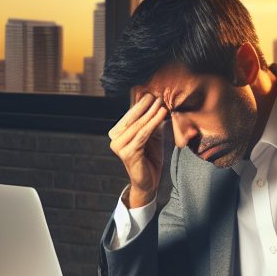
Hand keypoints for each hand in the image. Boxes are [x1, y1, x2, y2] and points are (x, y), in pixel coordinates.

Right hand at [108, 92, 167, 206]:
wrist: (148, 182)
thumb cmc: (149, 158)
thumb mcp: (151, 136)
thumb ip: (151, 122)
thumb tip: (158, 104)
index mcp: (117, 133)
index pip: (129, 115)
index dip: (140, 103)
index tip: (152, 92)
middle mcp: (115, 139)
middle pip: (131, 118)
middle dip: (144, 105)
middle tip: (156, 94)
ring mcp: (119, 146)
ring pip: (138, 126)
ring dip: (151, 113)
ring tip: (161, 103)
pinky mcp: (127, 153)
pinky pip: (143, 134)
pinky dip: (153, 123)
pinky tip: (161, 115)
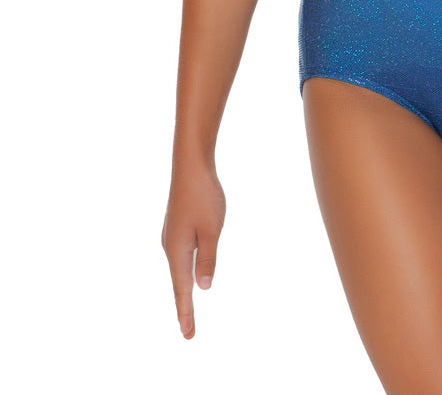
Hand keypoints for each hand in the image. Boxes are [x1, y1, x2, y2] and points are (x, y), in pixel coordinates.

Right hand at [161, 163, 226, 338]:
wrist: (190, 165)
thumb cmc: (203, 196)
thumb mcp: (212, 230)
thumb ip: (208, 259)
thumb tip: (202, 288)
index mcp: (177, 251)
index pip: (183, 289)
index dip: (186, 312)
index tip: (188, 334)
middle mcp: (170, 246)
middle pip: (178, 283)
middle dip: (184, 307)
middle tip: (189, 331)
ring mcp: (172, 236)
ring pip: (179, 269)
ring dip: (183, 290)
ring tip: (188, 310)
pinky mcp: (177, 227)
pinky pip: (181, 256)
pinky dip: (185, 272)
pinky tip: (189, 273)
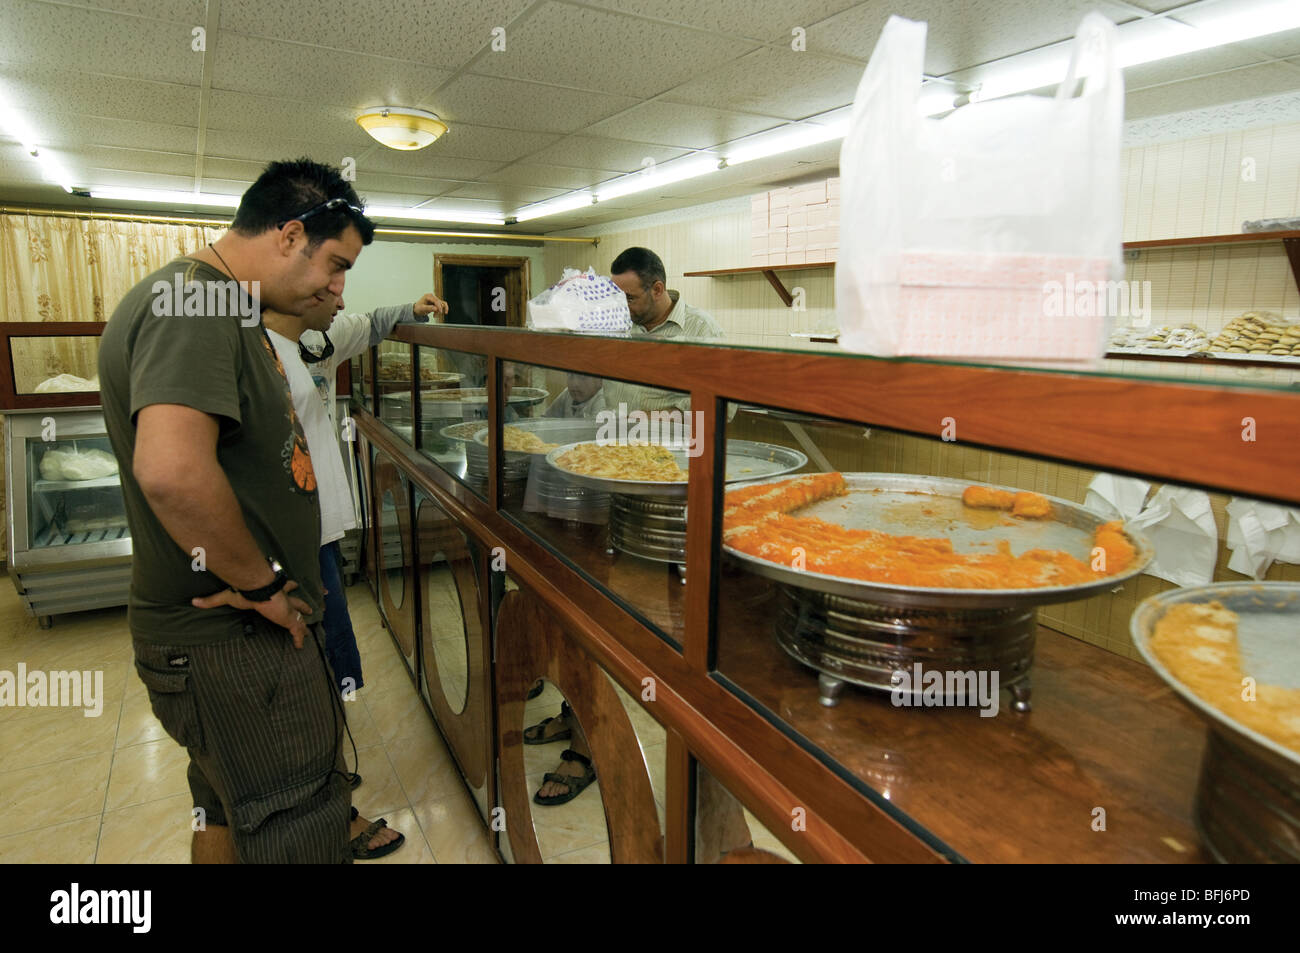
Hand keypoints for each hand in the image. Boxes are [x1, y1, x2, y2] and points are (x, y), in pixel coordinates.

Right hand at [191, 580, 314, 647]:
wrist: (258, 588)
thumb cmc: (245, 590)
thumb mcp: (228, 596)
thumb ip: (212, 601)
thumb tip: (194, 601)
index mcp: (274, 590)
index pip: (284, 586)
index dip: (289, 586)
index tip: (293, 585)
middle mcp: (284, 599)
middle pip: (297, 601)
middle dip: (302, 604)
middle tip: (310, 608)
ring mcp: (288, 609)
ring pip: (300, 616)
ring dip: (304, 621)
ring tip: (310, 627)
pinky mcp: (290, 618)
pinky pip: (298, 630)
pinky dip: (300, 638)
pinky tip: (301, 645)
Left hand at [413, 293, 448, 319]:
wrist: (416, 309)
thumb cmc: (418, 308)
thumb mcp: (422, 309)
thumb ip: (429, 308)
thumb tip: (436, 308)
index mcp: (428, 296)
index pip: (436, 301)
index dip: (439, 306)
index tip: (440, 312)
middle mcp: (432, 296)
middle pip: (440, 302)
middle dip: (438, 310)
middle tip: (435, 315)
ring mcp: (434, 299)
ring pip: (442, 304)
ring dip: (440, 310)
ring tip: (435, 315)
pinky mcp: (436, 302)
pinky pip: (442, 305)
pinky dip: (441, 310)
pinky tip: (436, 314)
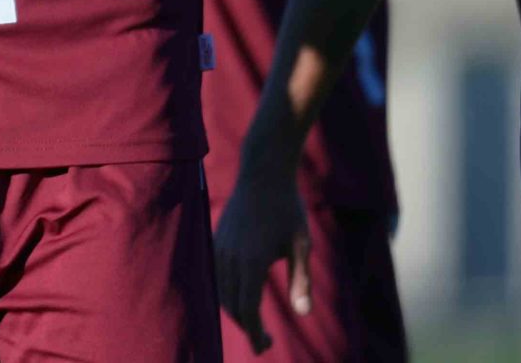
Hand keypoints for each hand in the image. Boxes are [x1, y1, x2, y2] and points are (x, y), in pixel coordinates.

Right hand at [213, 149, 312, 352]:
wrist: (263, 174)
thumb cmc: (287, 209)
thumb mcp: (302, 245)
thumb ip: (301, 281)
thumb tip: (304, 314)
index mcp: (251, 261)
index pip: (247, 309)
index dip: (254, 333)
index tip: (262, 348)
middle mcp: (230, 256)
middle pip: (232, 304)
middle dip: (246, 325)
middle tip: (263, 340)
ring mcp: (220, 246)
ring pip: (221, 290)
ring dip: (235, 308)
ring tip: (253, 320)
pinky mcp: (217, 238)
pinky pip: (217, 274)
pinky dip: (226, 291)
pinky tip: (240, 293)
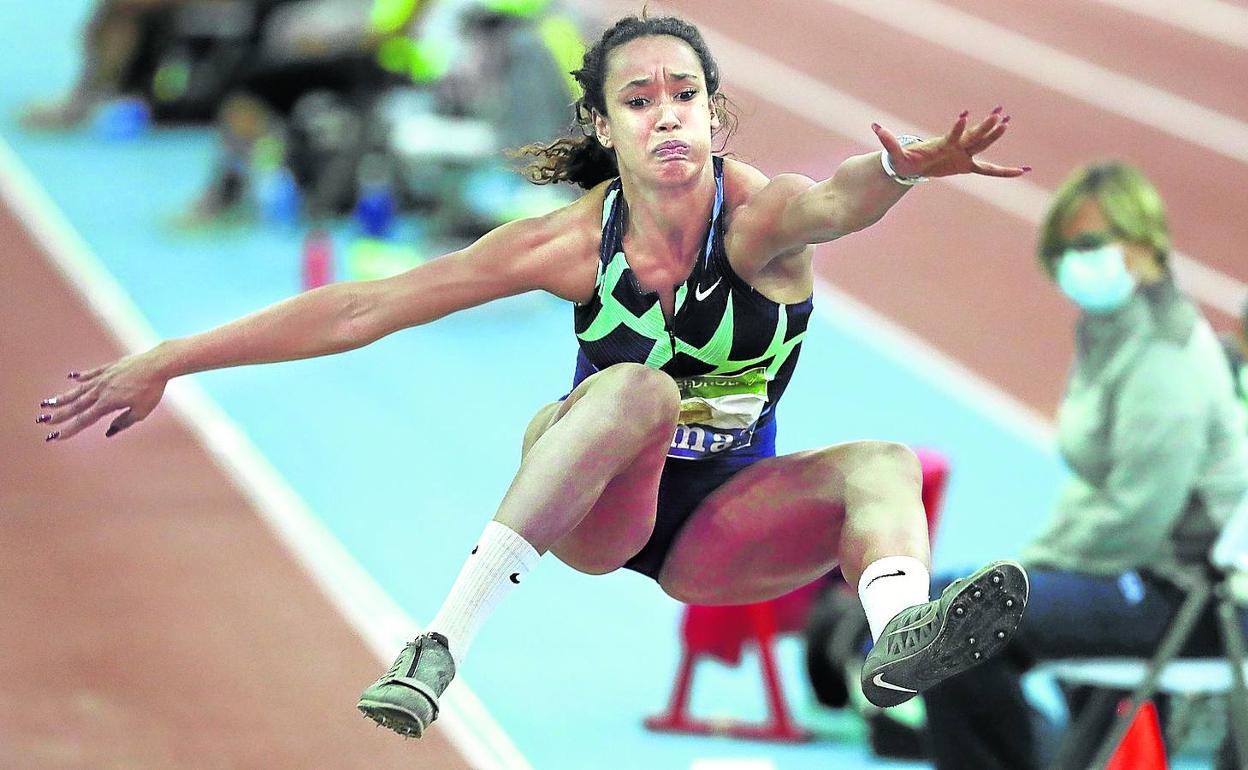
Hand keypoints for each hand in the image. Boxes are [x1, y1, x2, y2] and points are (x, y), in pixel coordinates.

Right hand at [36, 349, 169, 441]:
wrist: (157, 364)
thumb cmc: (152, 390)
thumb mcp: (141, 412)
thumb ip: (123, 422)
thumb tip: (108, 432)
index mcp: (108, 403)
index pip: (84, 419)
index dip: (69, 429)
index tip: (54, 437)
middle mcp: (101, 390)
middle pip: (75, 405)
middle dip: (57, 415)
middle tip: (40, 421)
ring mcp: (103, 378)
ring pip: (78, 390)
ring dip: (62, 397)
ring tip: (46, 403)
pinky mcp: (109, 368)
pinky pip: (91, 374)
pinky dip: (80, 377)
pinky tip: (72, 378)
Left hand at [873, 107, 1029, 178]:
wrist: (911, 164)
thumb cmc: (904, 159)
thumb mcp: (895, 154)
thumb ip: (888, 141)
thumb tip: (874, 127)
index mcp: (941, 145)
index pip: (951, 136)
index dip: (957, 128)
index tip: (964, 116)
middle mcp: (956, 147)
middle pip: (973, 137)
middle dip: (984, 127)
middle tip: (998, 115)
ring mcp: (964, 155)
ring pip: (983, 146)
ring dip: (994, 136)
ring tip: (1007, 122)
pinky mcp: (967, 166)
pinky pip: (989, 170)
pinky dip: (1004, 172)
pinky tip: (1022, 171)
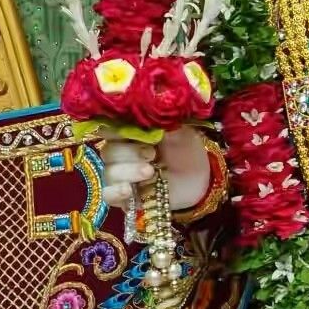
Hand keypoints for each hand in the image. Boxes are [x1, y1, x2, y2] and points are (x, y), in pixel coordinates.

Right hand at [97, 125, 211, 215]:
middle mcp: (120, 153)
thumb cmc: (186, 150)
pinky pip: (108, 194)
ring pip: (109, 172)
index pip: (109, 128)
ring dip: (127, 172)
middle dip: (128, 153)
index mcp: (130, 133)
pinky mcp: (123, 197)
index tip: (128, 132)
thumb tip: (150, 111)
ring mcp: (120, 176)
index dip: (114, 130)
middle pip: (108, 151)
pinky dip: (116, 192)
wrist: (200, 178)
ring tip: (150, 172)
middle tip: (152, 154)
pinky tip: (128, 190)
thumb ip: (163, 124)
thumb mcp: (180, 132)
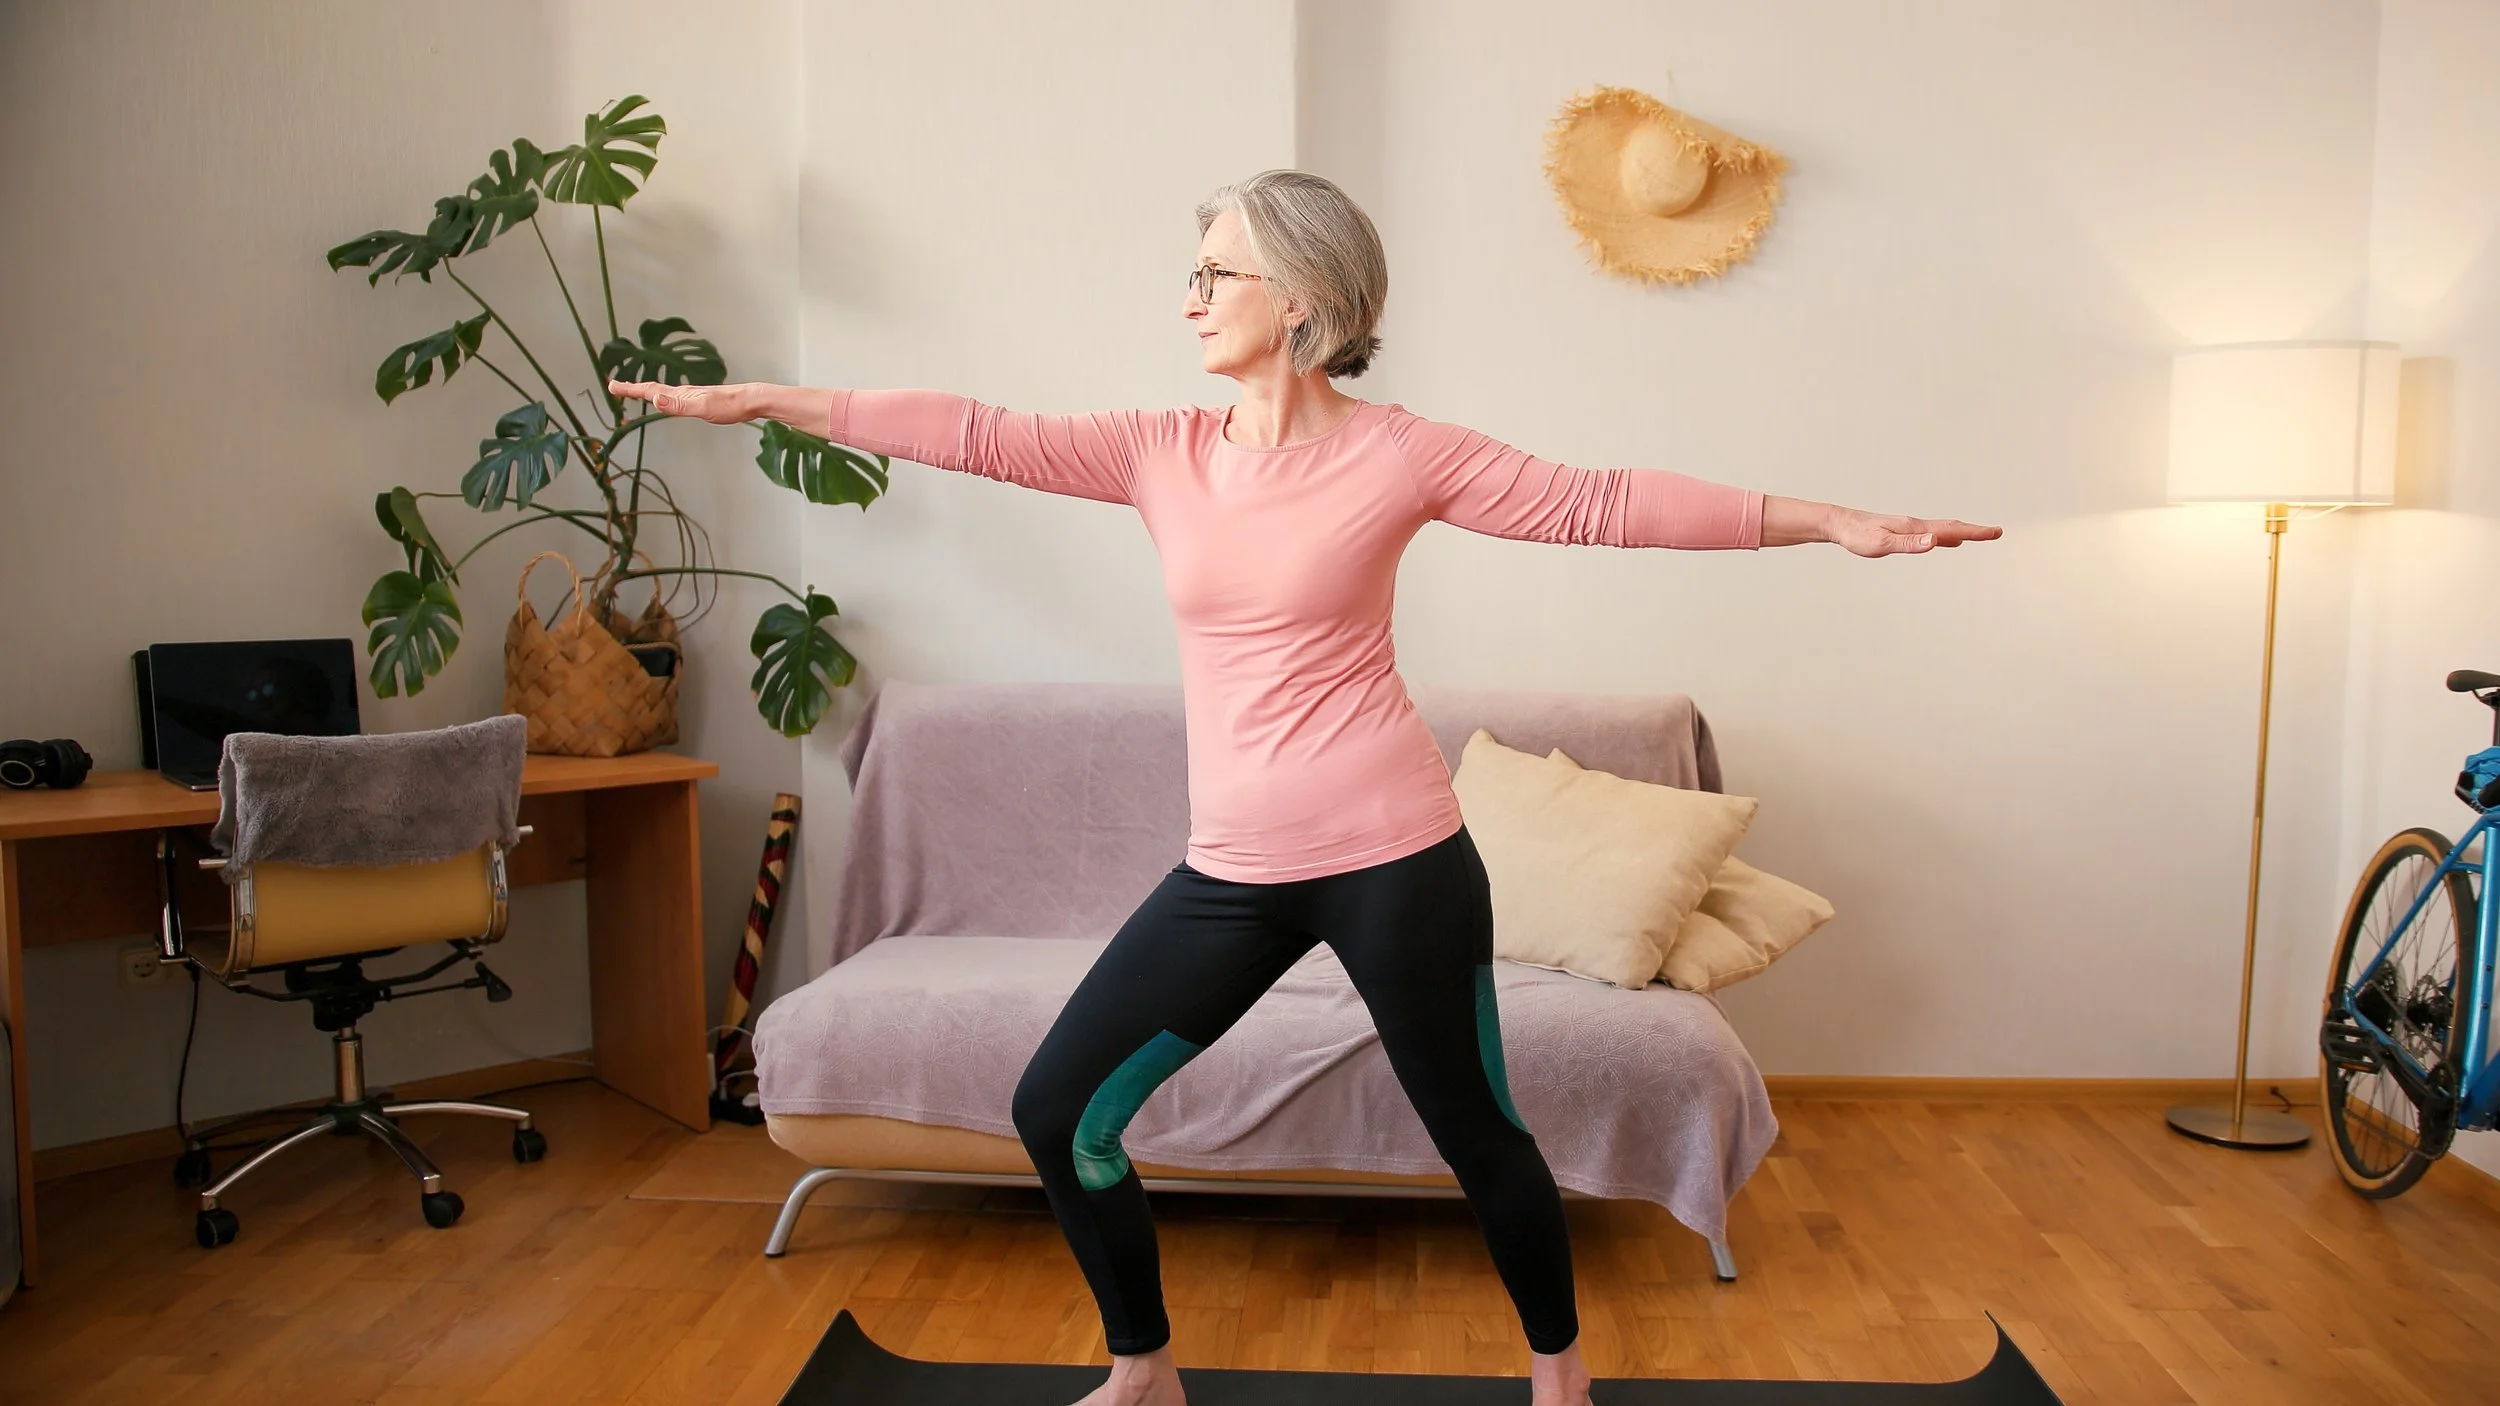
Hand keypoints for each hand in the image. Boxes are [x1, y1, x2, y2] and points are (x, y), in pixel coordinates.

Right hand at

WHAT YOU SHOULD DO: Please reproduce the lines from the line with "ring pip: (78, 390)" to the line with "ring pip: (983, 146)", both ends included, exactly as they appear above.

ANSWER AREA:
ring pip: (78, 390)
ring dip: (62, 397)
ring tip: (46, 403)
pinky mcp: (109, 368)
pinky pip: (91, 374)
pinky dip: (80, 377)
pinky tip: (72, 378)
Left hand at [873, 107, 1029, 178]:
wrist: (911, 164)
thumb cmc: (904, 159)
thumb mcp: (895, 154)
thumb ip: (888, 141)
thumb tip: (874, 127)
index mcp: (941, 145)
index pip: (951, 136)
index dip: (957, 128)
index tip: (964, 116)
middle mcp: (956, 147)
middle pip: (973, 137)
middle dip: (984, 127)
middle tip: (998, 115)
ring mcp: (964, 155)
ring pip: (983, 146)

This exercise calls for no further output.